Audio format handling

Iqra AI automatically handles format conversion:
  1. Provider native format - Each TTS service outputs in its preferred format
  2. Format detection - System identifies optimal format (PCM, μ-law, Opus, etc.)
  3. Automatic conversion - Converts to telephony format (8kHz μ-law) or WebRTC (16kHz Opus)
  4. Streaming delivery - Chunks audio for minimal latency
See TTSProviderManager.cs:1-50 for implementation.

Caching system

The TTSAudioCacheManager optimizes repeated phrases:
  • Cache key generation - Hash of text + voice + config
  • S3 storage - Persistent cache in RustFS
  • TTL management - Configurable expiration
  • Cache invalidation - Automatic on config changes
This dramatically reduces latency and costs for common responses.

Provider selection guide

Recommended providers:
  1. Deepgram - Sub-250ms first chunk
  2. ElevenLabs Turbo - ~300ms latency
  3. Cartesia - Optimized for streaming
Use μ-law encoding at 8kHz for telephony.

##########

▶ _Task description_: Carry on the text-to-speech documentation above from its last line, writing the next section in the same style.

##########

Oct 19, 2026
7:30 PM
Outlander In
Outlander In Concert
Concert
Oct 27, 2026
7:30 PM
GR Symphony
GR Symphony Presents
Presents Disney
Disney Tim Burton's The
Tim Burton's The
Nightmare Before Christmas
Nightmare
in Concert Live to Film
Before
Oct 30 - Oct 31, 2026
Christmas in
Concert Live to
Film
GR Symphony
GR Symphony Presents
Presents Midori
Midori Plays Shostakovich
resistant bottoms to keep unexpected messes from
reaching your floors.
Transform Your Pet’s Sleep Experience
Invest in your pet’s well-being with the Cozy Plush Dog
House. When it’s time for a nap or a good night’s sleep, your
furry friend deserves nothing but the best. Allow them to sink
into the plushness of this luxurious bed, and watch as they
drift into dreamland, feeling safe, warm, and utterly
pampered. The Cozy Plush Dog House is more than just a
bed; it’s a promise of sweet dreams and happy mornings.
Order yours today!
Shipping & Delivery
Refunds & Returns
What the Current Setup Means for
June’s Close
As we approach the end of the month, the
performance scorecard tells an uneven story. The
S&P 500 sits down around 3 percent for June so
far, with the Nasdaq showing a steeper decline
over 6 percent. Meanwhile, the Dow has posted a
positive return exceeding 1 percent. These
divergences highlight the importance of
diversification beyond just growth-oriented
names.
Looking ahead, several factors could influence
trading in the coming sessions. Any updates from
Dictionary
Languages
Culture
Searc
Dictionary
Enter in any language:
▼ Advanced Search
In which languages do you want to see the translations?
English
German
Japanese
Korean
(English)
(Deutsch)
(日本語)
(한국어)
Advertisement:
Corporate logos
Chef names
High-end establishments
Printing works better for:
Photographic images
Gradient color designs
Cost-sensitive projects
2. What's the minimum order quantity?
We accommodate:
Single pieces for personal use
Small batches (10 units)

##########

▶ _Task response_:
Adding custom providers

To integrate a new TTS provider:
  1. Add enum value in IqraCore/Entities/Interfaces/InterfaceTTSProviderEnum.cs
  2. Implement interface in IqraInfrastructure/Managers/TTS/Providers/
  3. Handle audio formats using TTSProviderAvailableAudioFormat
  4. Return streaming data via Stream or byte[]
  5. Restart application for auto-registration
See ElevenLabsTTSService.cs:19-71 for reference implementation.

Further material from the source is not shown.